A former CIA station chief in Italy has written that country’s president requesting a pardon for his role in the kidnapping of an Egyptian terror suspect,
according to The Telegraph.
In his letter, former station chief Robert Seldon Lady said Washington and Rome both knew full well about the abduction of Islamist cleric Hassan Mustafa Osama Nasr, who was snatched from a street in Milan in 2003 and flown to Egypt.
Nasr claimed he was tortured during seven months of interrogation in that Arab nation, The Telegraph reports.
In 2009, an Italian court sentenced Lady — CIA station chief in Milan when Nasr was abducted — in absentia to nine years in prison for his role in the case.
In his letter to Italian President Giorgio Napolitano obtained by the Corriere della Sera newspaper, Lady wrote that in organizing the abduction, he had been acting "under orders from senior American officials in liaison with senior members of the Italian government."
Lady said that "various cells of terrorists were operating in and through Milan" and that some were connected to groups responsible for the 9/11 attacks.
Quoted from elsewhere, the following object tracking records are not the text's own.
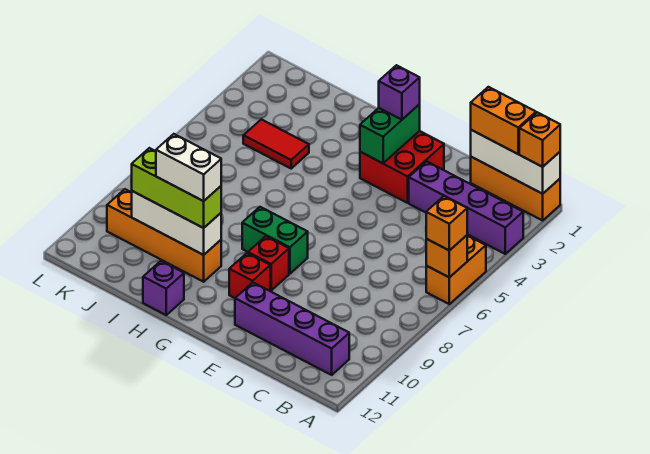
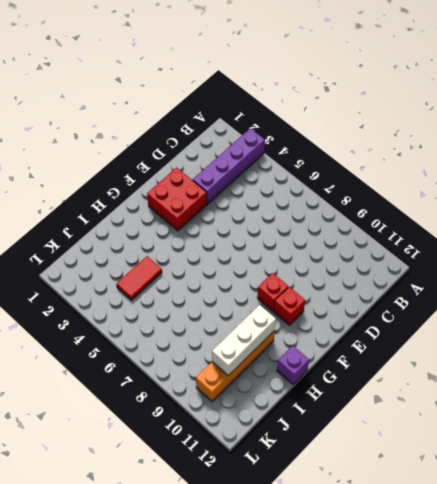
none -> orange brick A1:C1 level 1
none -> orange brick A5:A6 level 1
none -> purple brick B11:E11 level 1

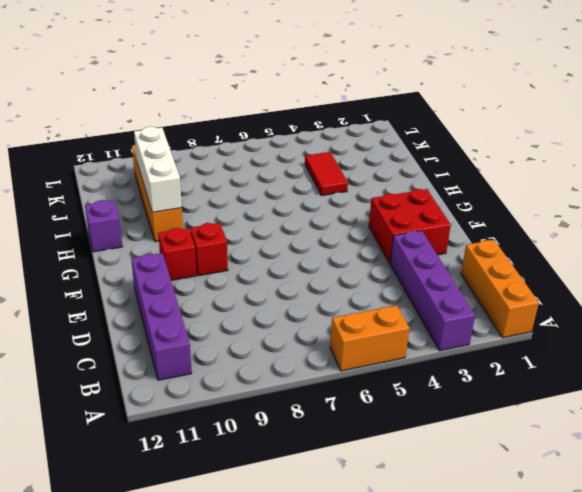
none -> green brick F8:G8 level 1
none -> white brick A1:C1 level 2
none -> orange brick A6 level 2

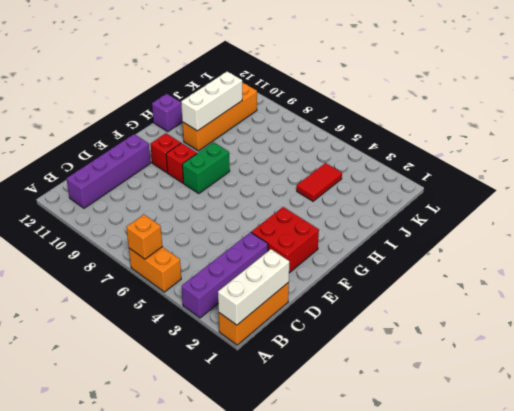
none -> green brick F2:F3 level 2
none -> orange brick A1 level 3
none -> orange brick A6 level 3

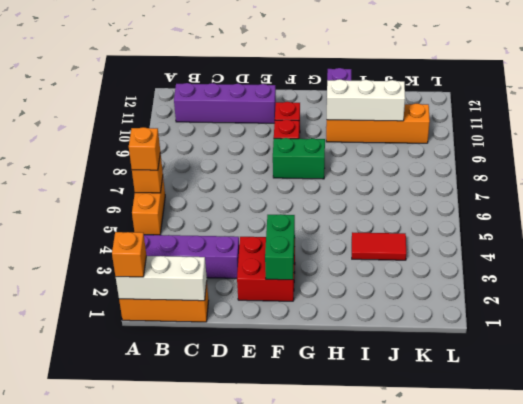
none -> orange brick B1:C1 level 3
none -> purple brick F2 level 3
none -> lime brick H10:J10 level 3

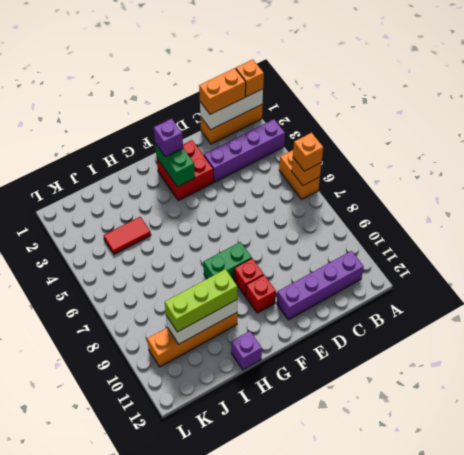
none -> white brick H10:I10 level 4

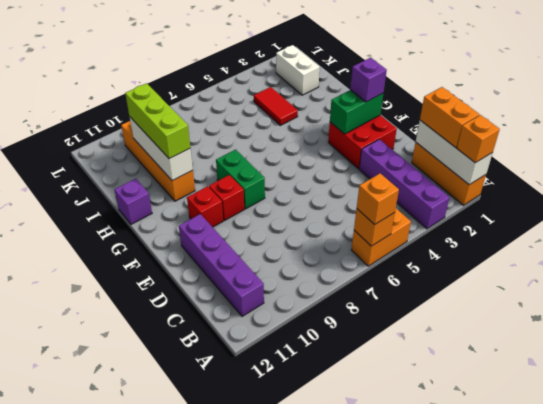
white brick J2:K2 level 1 -> white brick H10:I10 level 4

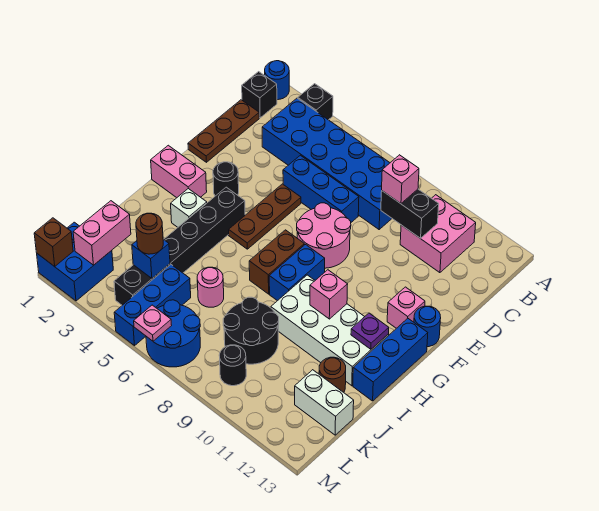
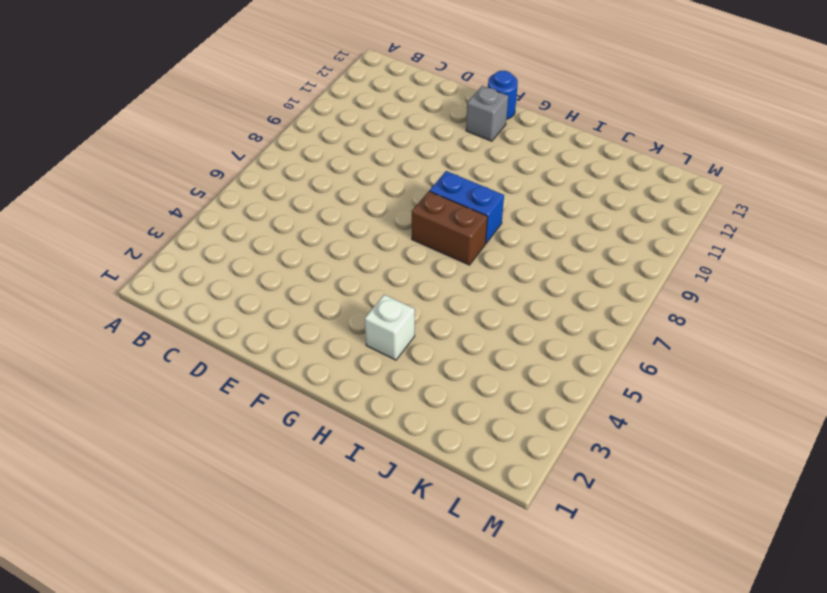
grey brick F12 level 1 -> pink brick F12 level 1
none -> blue round brick A1 level 1
none -> black brick A3 level 1
none -> black brick B1 level 1
none -> blue brick B3:C8 level 1

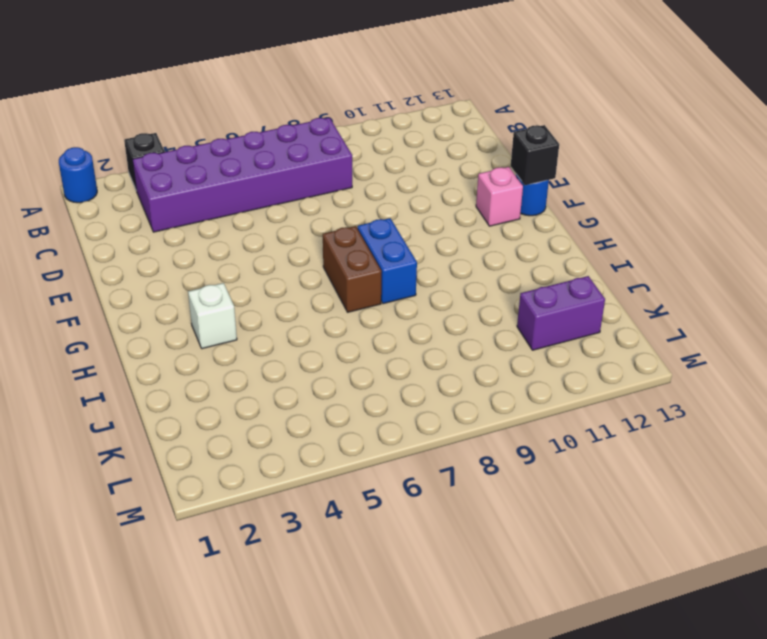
purple brick B3:C8 level 1 -> blue brick B3:C8 level 1
black brick F13 level 2 -> black brick B1 level 1
purple brick K11:K12 level 1 -> white brick K12:K13 level 1
none -> pink brick B10:C11 level 1
none -> brown plate C1:E1 level 1
none -> blue brick D5:D7 level 1
none -> brown plate E5:G5 level 1

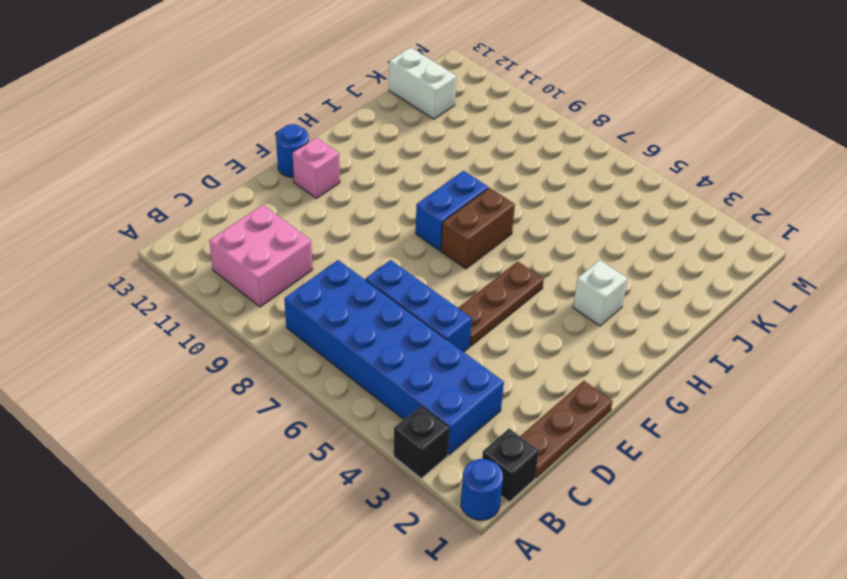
none -> pink round brick E7:F8 level 1
none -> black round brick F3 level 1
none -> pink brick G1:G2 level 1
none -> black brick G4:L4 level 1

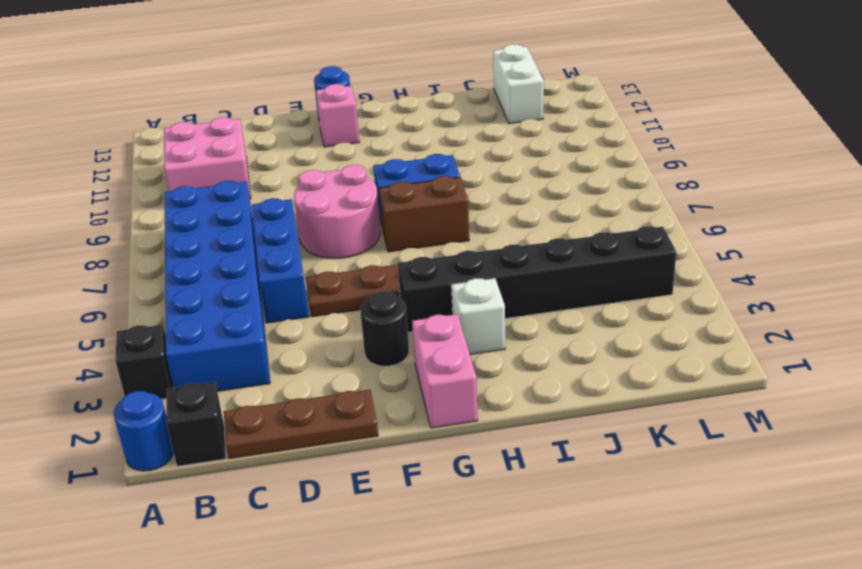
none -> blue brick G13:I13 level 1
none -> white brick H9:I12 level 1
none -> pink round brick J6 level 1
none -> black round brick J8:K9 level 1

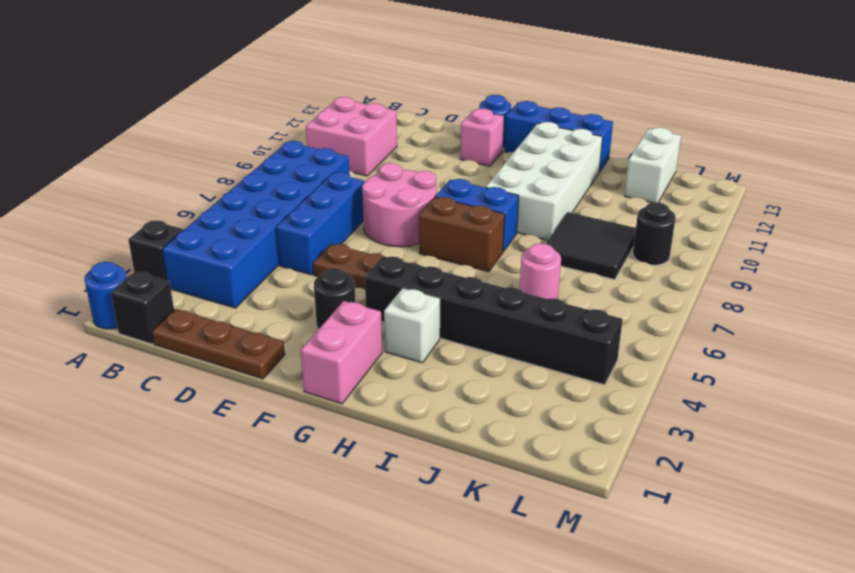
black tile J8:K9 level 1 -> black round brick J8:K9 level 1
none -> brown round brick J12 level 1
none -> blue brick K5:M5 level 1
none -> blue brick L1:M2 level 1
none -> blue round brick L6:M7 level 1

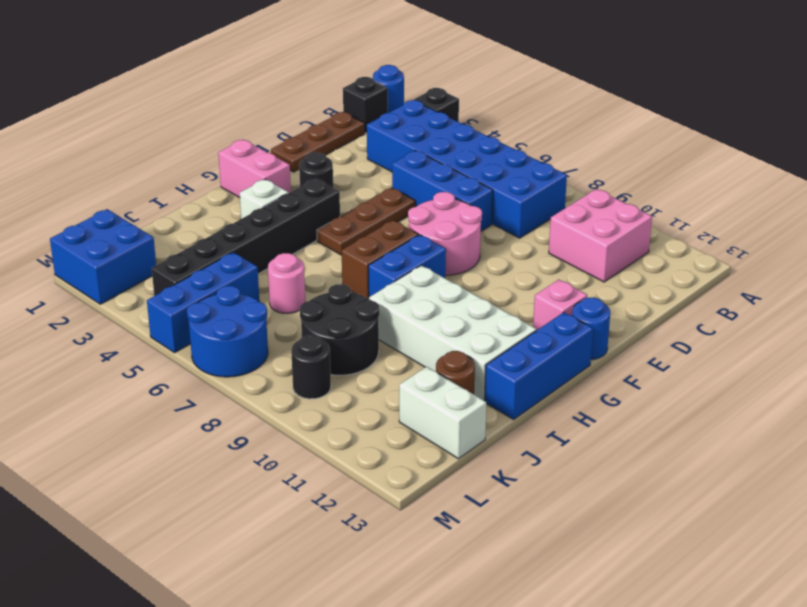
none -> black brick C9:C10 level 2
none -> pink brick H10 level 2
none -> purple plate H12 level 2
none -> pink brick K2:L2 level 2

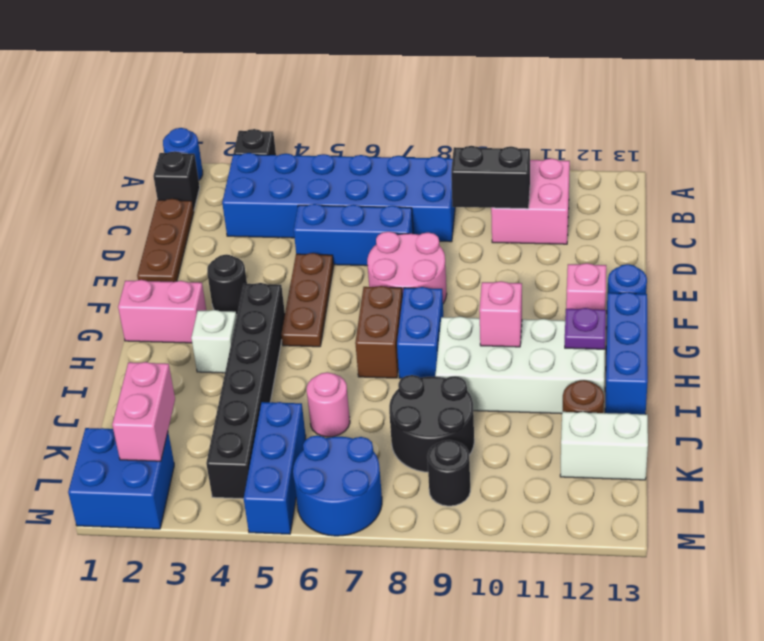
none -> blue brick K4 level 2
none -> brown brick M1 level 2
none -> pink plate M6 level 2
none -> pink brick C9 level 3

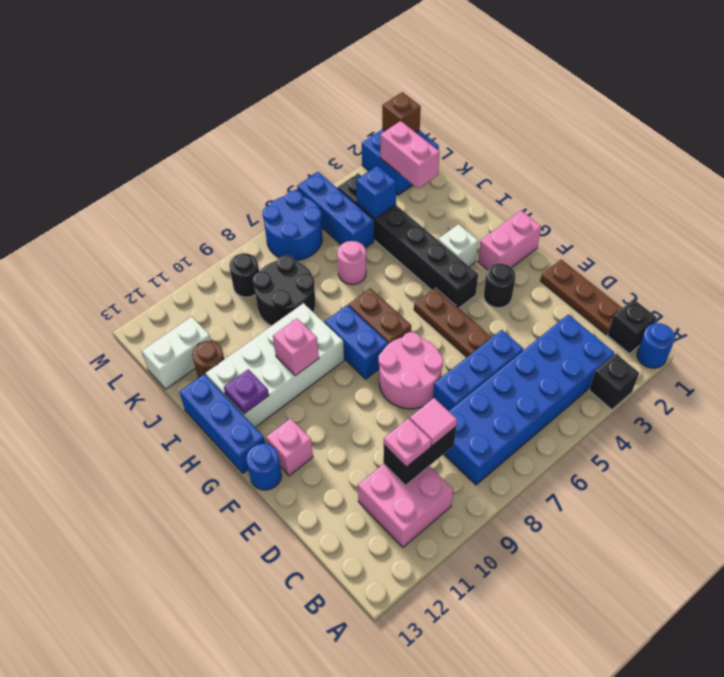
pink tile C9 level 3 -> pink brick C9 level 3
pink plate C10 level 3 -> pink plate M6 level 2
none -> brown round brick K4 level 3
"Your advisers will inform you, I am sure, that my efforts and those of my colleagues were able to stop numerous plans . . . of terrorists operating in Milan and elsewhere in Italy," he told President Napolitano.
Lady said he and his wife had sunk their entire life savings into buying a house in Italy, where they had hoped to retire. They were unable to do so, however, because a magistrate had ordered the seizure of the property after Lady left Italy in 2005. It was later sold.
The former station chief said he had not been able to defend himself in court because that would have meant divulging "confidential and secret information" which would have compromised ongoing intelligence operations.